REQUIREMENT 1
According to the PhD projects page, when and where will the international conference in toric topology be held?
REQUIREMENT 2
List every topic named in the header line of the PhD projects page.
REQUIREMENT 3
Continue the PhD projects page past its final sentence.

+++ DOCUMENT TEXT

Last updated: 31 October 2007
|| COBORDISM THEORY || COHERENCE || HOMOTOPY THEORY || HOPF ALGEBRA || TORIC MANIFOLDS ||
This page outlines PhD projects for which I am currently offering supervision; their order may indicate my current level of enthusiasm! The list is not exhaustive, and I am always willing to listen to constructive suggestions and requests on related topics. I very much enjoy working with postgraduate students, so if you fancy the thought of researching into one or more of these areas, send me a message now ....
The projects are unashamedly pure mathematical, and some of my past students now hold academic positions in college and university mathematics departments. Nevertheless, others have found that their higher degrees have been of major importance in getting started in more practical careers; for example in code-busting at GCHQ, or in the rarified financial world of the City. Needless to say, several of the latter now get paid more than I do! Most of my students have also had the opportunity to attend conferences in interesting parts of the world during work on their projects.
For those of you wondering just what PhD study in algebraic topology may actually entail, I suggest you take look at the blog of my current student Craig Laughton; it is very informative!
TORIC TOPOLOGY: Algebraic geometers have studied "torus embeddings" since the 1970s, obtaining many beautiful examples of complex varieties which admit actions by a high dimensional torus. During the 1990s, the underlying ideas spread to algebraic topology, thanks to the work of Mike Davis and Tadeusz Januszkiewicz; the resulting theory of toric manifolds provides a brilliant and exciting mixture of geometry, combinatorics and topology. Much of my work in this area has been joint with Victor Buchstaber and his collaborators, and has also involved my PhD students David Carter and Yusuf Civan. Click here to enjoy a preprint with the flavour! Projects include studying associated loop spaces, generalisations of Bott towers, and calculations with symplectic oriented cohomology theories. During 2001, Taras Panov visited Manchester on a Royal Society/NATO Postdoctoral Fellowship, and returned for a six-month EPSRC Visiting Fellowship in 2003. We are currently organising an international conference in toric topology, to be held in the Alan Turing Building in July 2008. These collaborations have led to associated projects in abstract homotopy theory ...
ABSTRACT HOMOTOPY THEORY: Since Quillen's remarkable pioneering work in the 1960s, attempts to axiomatise homotopy theory as a type of "nonlinear homological algebra" have grown in popularity. The area is now known as model category theory, and has experienced an explosion of interest since the turn of the millennium. One example of the idea is to find a category (or categories) which model standard homotopy theory through the eyes of a particular prime number, in the hope that results will be more straightforward. In the complementary case of the rational numbers, Quillen described several distinct categories of algebraic objects, all of which are equivalent to rational homotopy theory in an appropriate sense. I was led into this area through my collaboration with Taras Panov and Rainer Vogt, and subsequently began working with Dietrich Notbohm. Available projects often involve applications to toric geometry, and include the study of diagram categories, homotopy colimits, and minimal models. Click here to sample the flavour!

++++++
+++ DATA UNDER STUDY

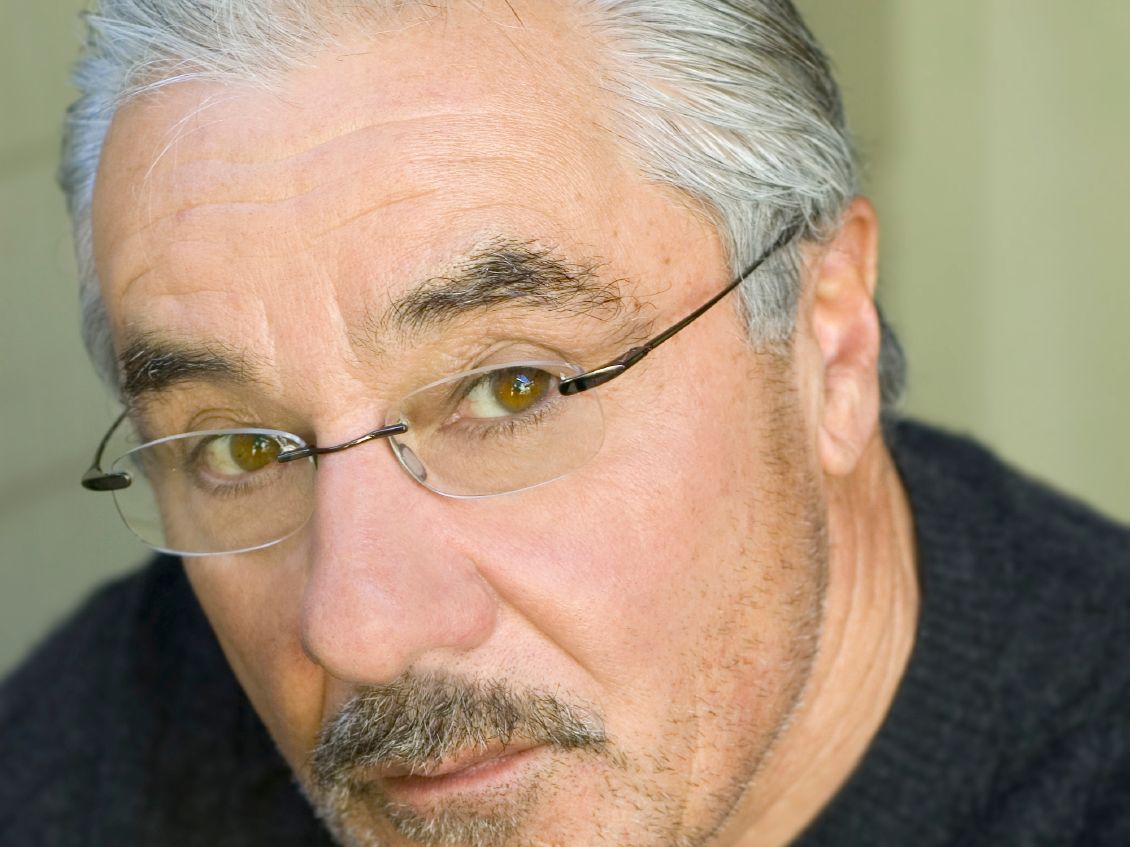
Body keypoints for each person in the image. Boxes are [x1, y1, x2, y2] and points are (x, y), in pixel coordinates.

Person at [2, 0, 1128, 845]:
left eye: (511, 390)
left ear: (828, 341)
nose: (356, 630)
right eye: (243, 449)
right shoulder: (88, 764)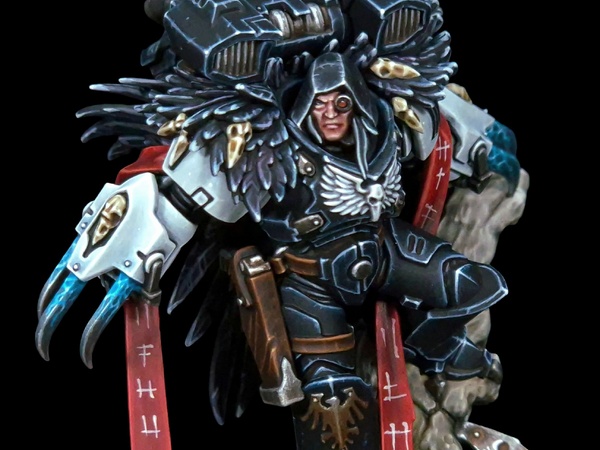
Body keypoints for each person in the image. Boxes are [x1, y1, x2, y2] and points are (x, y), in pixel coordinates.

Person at [35, 1, 529, 449]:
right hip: (309, 283)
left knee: (477, 285)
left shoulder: (390, 121)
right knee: (334, 411)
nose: (331, 115)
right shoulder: (262, 143)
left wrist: (491, 152)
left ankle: (431, 345)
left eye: (341, 104)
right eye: (321, 105)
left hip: (385, 249)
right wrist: (129, 246)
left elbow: (471, 138)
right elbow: (175, 198)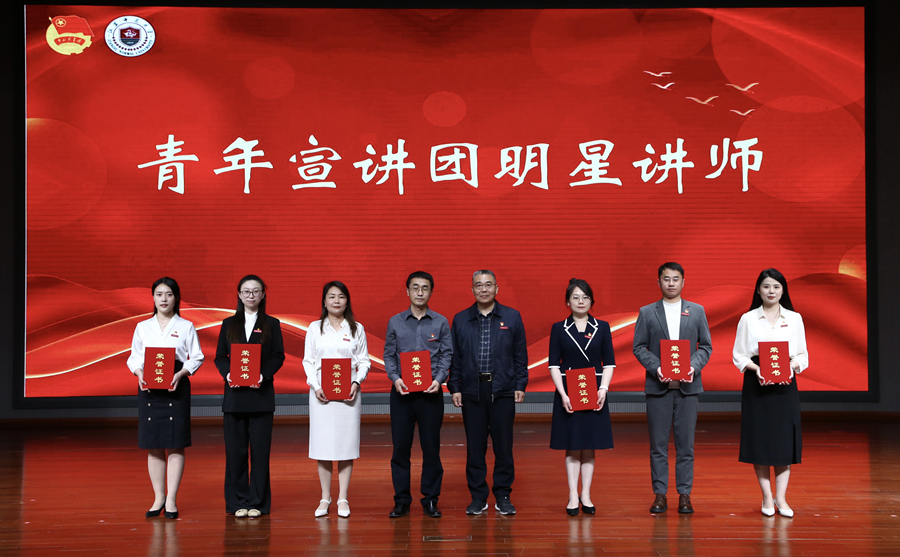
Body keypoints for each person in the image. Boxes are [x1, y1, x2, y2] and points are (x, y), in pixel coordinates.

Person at [632, 262, 712, 514]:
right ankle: (660, 494)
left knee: (686, 445)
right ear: (658, 282)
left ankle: (685, 494)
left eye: (675, 279)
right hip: (658, 388)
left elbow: (705, 346)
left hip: (689, 388)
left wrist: (693, 367)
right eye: (666, 279)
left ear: (683, 282)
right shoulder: (647, 312)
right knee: (658, 445)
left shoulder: (696, 311)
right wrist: (657, 367)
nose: (671, 283)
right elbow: (639, 347)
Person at [448, 270, 528, 516]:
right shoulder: (461, 319)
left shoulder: (512, 317)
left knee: (504, 447)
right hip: (472, 390)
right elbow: (455, 357)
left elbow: (520, 356)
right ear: (472, 290)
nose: (483, 289)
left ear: (497, 288)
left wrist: (520, 385)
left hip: (502, 389)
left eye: (488, 284)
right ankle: (478, 497)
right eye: (478, 285)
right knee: (475, 447)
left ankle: (503, 495)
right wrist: (455, 387)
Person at [732, 268, 808, 518]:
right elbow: (739, 355)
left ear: (783, 290)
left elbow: (802, 355)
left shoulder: (794, 318)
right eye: (766, 286)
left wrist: (790, 366)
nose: (771, 291)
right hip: (757, 383)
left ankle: (781, 498)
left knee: (784, 441)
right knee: (760, 440)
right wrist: (757, 369)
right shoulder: (748, 319)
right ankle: (766, 496)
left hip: (785, 385)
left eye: (776, 286)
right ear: (758, 290)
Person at [127, 277, 204, 520]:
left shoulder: (186, 326)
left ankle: (171, 498)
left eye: (169, 294)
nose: (164, 299)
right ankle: (158, 497)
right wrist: (139, 372)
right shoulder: (143, 327)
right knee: (154, 443)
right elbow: (134, 357)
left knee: (175, 442)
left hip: (175, 385)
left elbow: (197, 357)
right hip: (149, 387)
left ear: (176, 298)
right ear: (153, 298)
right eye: (159, 294)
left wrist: (181, 373)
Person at [383, 271, 453, 519]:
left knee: (431, 448)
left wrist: (438, 379)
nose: (420, 292)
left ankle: (430, 499)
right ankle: (401, 500)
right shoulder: (395, 322)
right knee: (400, 449)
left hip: (430, 393)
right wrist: (395, 378)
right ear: (407, 292)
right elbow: (389, 355)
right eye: (415, 288)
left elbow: (446, 354)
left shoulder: (441, 322)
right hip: (401, 393)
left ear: (431, 292)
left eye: (425, 288)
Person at [214, 275, 285, 518]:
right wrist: (229, 374)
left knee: (260, 452)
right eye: (246, 291)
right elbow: (220, 357)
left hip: (261, 396)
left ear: (263, 295)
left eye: (256, 291)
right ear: (239, 294)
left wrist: (262, 375)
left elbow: (278, 356)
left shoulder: (272, 324)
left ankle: (257, 502)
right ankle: (237, 502)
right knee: (235, 452)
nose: (251, 295)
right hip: (234, 396)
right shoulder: (228, 324)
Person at [547, 278, 615, 516]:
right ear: (568, 301)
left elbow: (609, 363)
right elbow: (554, 365)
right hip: (569, 392)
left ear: (591, 301)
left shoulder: (602, 327)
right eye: (575, 297)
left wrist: (603, 389)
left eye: (585, 297)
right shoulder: (559, 328)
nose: (580, 301)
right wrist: (562, 393)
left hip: (594, 391)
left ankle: (586, 494)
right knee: (573, 444)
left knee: (589, 443)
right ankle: (572, 495)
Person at [303, 281, 371, 519]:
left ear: (347, 301)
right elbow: (308, 361)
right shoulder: (314, 328)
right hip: (321, 394)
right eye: (331, 296)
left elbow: (364, 361)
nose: (336, 301)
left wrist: (356, 382)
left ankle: (343, 497)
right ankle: (325, 497)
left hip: (349, 395)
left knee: (345, 446)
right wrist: (316, 386)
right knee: (322, 446)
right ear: (324, 301)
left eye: (341, 296)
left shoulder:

++++++

TASK RESPONSE 1
In July 2008, in the Alan Turing Building.

TASK RESPONSE 2
Cobordism theory, coherence, homotopy theory, Hopf algebra, toric manifolds

TASK RESPONSE 3
COBORDISM THEORY: Cobordism theory is a way of organising and classifying manifolds whose stable tangent bundles admit additional structure. It originally flowered in the hands of Rene Thom and Jack Milnor during the early 1960s, and the study of complex cobordism energised homotopy theory for the next 20 years or so; it is now finding applications in quantum field theory. I have been involved with the development of complex cobordism, framed cobordism, and symplectic cobordism since 1966, and can suggest a variety of projects in the area. These include studying geometrical aspects of the double transfer map, and resolving two conflicting calculations I made in the early 1980s! Underlying the subject is the quest for the topologist's holy grail, namely an understanding of the stable homotopy groups of spheres - otherwise disguised as the framed cobordism ring. The subject is a beautiful amalgam of algebra and geometry, and can accommodate students who wish to lean towards either, but enjoy both. Click here for access to an offprint with the flavour!
HOPF ALGEBRA: Certain types of geometrical and combinatorial object can be subdivided in several different ways; in the right circumstances, this leads to an algebraic coproduct on the abelian group generated by the original objects. These concepts were first developed by Gian-Carlo Rota in the 1970s, and have revolutionised much of combinatorics by providing a rigorous algebraic framework for results which had seemed piecemeal and unstructured. I have been involved in the area since the mid 1980s (often in collaboration with Bill Schmitt), and might still be willing to projects in umbral calculus, quantum group structures, and polynomial invariants of graphs and partially ordered sets. The subject is particularly exciting because applications are constantly emerging in new and unexpected areas. Click here to see a preprint with the flavour! Other projects are relevant to the related areas of Hopf rings and Hopf algebroids, both of which arise naturally in algebraic topology.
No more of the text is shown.